Depuis 20 ans, l’informatique de santé a été pensée pour la gestion mais pas pour le soin. À qui la faute ? À la tarification à l’activité (T2A) et au programme de médicalisation des systèmes d’informations (PMSI), puisque l’État s’est mis à demander des comptes détaillés aux établissements. S’en sont suivis alors des cahiers des charges de centaines de pages pour acheter des “Dossiers Patient Informatisé” (DPI) qui font tout même le café. Évidemment, aucun cahier des charges n’a été respecté complètement et les solutions mettent des années à se déployer. Normal : c’est impossible, personne n’est capable de produire une solution complète satisfaisant tous les besoins, qui eux même changent au fur et à mesure pour des services de soins avec chacun leur spécificités. Les échecs sont nombreux et ont coûté cher au contribuables. Le ras le bol des praticiens a eu des échos jusque dans les médias.
Le dossier médical partagé, trop verrouillé pour être utilisé
Quant au DMP (dossier médical partagé), qui devait permettre de faire le lien entre patient, médecin de ville, hôpital et laboratoires, il n’atteint pas son objectif. Pourtant la technologie est là, le système fonctionne et il est standardisé. Mais cet espace de stockage de documents est une telle forteresse que personne n’y rentre, même ceux qui ont la clé. Quasiment aucun logiciels de gestion de cabinet des médecins n’intègre le DMP de manière simple. Du coup les médecins ne le proposent pas, car au lieu d’être un gain, c’est une perte de temps.
Et le patient dans tout ça n’est toujours pas mis au centre du système. Alors il se débrouille seul avec internet et son smartphone, utilisant des applications de bien-être, de suivi thérapeutique, de diagnostic et s’informe par lui-même, souvent sur des forums.
Au DigitalHealthCamp, rencontre organisée par Alsace Digitale et qui a rassemblé près de 200 personnes dont 45 professionnels de santé à la fac de médecine le week-end du 28 et 30 mars, j’ai invité tout le monde. L’ASIP (en charge du DMP et du cadre d’intéropérabilité), l’Agence régionale de santé (ARS), le ministère de la santé et quelques éditeurs innovants ont répondu présent. Le DMP était accessible en test et chacun a pu y voir les avantages et les inconvénients. Et tout le monde était d’accord : le partage de données de santé est indispensable.
En 54h, les équipes ont montré qu’il était possible de concevoir des solutions simples et efficaces répondant à des problématiques de terrain. Citons par exemple iConsult, une solution de gestion de cabinet médical qui, surprise, fait le lien entre les patients et leur médecin traitant ! iConsult a reçu le coup de cœur du jury, la solution est portée par une équipe de quatre jeunes Alsaciens, dont un médecin généraliste, et il s’apprête à créer leur société. En un week-end, 35 projets présentés, 19 innovations ont vu le jour, et qui toutes pourraient perturber le marché des applications de santé.
# # #
CONSIGNE A: Citez fidèlement le texte sur l'informatique de santé, en partant des mots « Le dossier médical » et en vous arrêtant après « sur des forums. ».
CONSIGNE B: Poursuivez le texte sur l'informatique de santé à partir de sa dernière phrase.
Les données n'ont aucun rôle dans cet exercice.

JEU DE DONNÉES:
# # #
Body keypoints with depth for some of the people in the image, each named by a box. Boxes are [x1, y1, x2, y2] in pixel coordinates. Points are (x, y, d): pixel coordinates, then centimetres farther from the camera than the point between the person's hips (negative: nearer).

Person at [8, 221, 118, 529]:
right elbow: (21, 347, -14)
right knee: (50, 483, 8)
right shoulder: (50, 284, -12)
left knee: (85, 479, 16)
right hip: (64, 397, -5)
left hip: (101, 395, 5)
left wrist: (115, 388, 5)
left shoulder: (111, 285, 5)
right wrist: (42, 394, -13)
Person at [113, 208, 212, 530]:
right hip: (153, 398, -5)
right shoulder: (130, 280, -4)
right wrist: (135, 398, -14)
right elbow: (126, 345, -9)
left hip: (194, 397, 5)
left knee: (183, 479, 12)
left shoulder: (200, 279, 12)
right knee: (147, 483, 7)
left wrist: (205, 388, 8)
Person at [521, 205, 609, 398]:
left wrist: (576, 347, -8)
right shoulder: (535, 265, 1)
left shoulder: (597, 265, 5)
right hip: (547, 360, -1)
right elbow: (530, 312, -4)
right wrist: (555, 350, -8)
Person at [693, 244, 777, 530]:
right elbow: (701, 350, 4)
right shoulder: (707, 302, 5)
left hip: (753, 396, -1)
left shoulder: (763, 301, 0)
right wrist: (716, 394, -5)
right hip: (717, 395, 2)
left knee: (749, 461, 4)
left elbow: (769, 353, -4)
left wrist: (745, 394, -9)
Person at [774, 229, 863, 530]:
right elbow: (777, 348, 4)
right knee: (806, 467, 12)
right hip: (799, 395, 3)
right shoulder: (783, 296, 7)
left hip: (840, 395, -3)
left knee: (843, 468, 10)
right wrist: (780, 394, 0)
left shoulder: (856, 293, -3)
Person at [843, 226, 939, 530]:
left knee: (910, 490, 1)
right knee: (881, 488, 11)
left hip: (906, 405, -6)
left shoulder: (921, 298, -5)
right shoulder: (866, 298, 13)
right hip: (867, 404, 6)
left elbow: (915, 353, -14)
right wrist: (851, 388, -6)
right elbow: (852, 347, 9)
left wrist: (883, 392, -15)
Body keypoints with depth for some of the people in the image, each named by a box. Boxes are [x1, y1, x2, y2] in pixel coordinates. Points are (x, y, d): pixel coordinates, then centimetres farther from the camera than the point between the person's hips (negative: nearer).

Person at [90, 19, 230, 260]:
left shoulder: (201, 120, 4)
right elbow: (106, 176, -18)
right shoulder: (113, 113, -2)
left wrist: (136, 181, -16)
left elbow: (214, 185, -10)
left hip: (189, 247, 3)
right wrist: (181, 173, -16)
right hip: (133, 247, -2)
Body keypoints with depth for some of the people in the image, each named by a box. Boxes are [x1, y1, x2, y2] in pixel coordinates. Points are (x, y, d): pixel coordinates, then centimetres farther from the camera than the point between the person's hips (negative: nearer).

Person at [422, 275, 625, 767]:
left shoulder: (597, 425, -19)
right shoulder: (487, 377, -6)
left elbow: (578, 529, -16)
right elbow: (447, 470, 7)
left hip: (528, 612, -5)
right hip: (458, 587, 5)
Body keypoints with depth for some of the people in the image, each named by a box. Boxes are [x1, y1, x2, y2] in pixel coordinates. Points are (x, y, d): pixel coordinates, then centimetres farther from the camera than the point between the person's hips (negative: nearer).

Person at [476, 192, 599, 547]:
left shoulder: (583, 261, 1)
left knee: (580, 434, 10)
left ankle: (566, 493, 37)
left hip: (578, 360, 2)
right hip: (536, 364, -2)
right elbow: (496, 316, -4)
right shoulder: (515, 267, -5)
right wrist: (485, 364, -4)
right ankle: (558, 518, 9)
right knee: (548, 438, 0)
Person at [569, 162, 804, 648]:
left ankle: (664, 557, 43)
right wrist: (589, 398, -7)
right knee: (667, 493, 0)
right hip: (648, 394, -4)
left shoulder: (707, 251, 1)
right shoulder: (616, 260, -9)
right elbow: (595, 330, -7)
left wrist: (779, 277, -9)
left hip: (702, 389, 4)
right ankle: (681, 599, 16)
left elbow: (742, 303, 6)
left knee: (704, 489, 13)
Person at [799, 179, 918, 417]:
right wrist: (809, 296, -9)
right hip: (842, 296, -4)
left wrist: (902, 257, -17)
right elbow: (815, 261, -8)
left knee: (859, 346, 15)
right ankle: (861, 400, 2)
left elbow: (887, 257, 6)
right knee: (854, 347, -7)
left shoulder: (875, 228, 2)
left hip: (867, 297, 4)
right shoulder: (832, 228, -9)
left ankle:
# # #
RÉPONSE ATTENDUE A:
Le dossier médical partagé, trop verrouillé pour être utilisé
Quant au DMP (dossier médical partagé), qui devait permettre de faire le lien entre patient, médecin de ville, hôpital et laboratoires, il n’atteint pas son objectif. Pourtant la technologie est là, le système fonctionne et il est standardisé. Mais cet espace de stockage de documents est une telle forteresse que personne n’y rentre, même ceux qui ont la clé. Quasiment aucun logiciels de gestion de cabinet des médecins n’intègre le DMP de manière simple. Du coup les médecins ne le proposent pas, car au lieu d’être un gain, c’est une perte de temps.
Et le patient dans tout ça n’est toujours pas mis au centre du système. Alors il se débrouille seul avec internet et son smartphone, utilisant des applications de bien-être, de suivi thérapeutique, de diagnostic et s’informe par lui-même, souvent sur des forums.

RÉPONSE ATTENDUE B:
Sortir des logiques corporatistes
Je ne jette pas la pierre à ceux qui ne sont pas venus, que ce soit les gros éditeurs de santé qui vivent sur leurs rentes de maintenance ou les établissements hospitaliers qui doivent composer avec des moyens limités. Mais la loi du monde de la technologie est fatale : la “disruptive innovation” comme disent les Américains peut renverser un marché en quelques années. Regardez Nokia qui, il y a 7 ans, représentait 50% du marché des mobiles et qui ne représente aujourd’hui plus que 5%…
Avec le DigitalHealthCamp, médecins et développeurs ont prouvé qu’en sortant des logiques corporatistes, il était possible de créer des solutions qui conviennent à tous, incluant les besoins des patients et des professionnels de santé. Suite à ce week-end, plusieurs startups innovantes vont se créer, c’est le début d’une révolution dans la santé. Il ne faut pas en avoir peur, c’est une opportunité pour que s’alignent les intérêts des praticiens, des industriels, des services informatiques et des patients. Ce mouvement est appelé à s’étendre avec « Hacking Health », un accélérateur international dédié à la santé.
Uwe Diegel, présenté comme « le Steve Jobs de la santé connectée », nous a rappelé lors de son intervention pendant le hackathon une citation de Pablo Picasso : « Tout ce qui peut être imaginé est réel ». Lorsque j’imagine un système de santé révolutionné par des solutions efficientes, basées sur des technologies innovantes, ce week-end m’a permis de dire que c’est réel.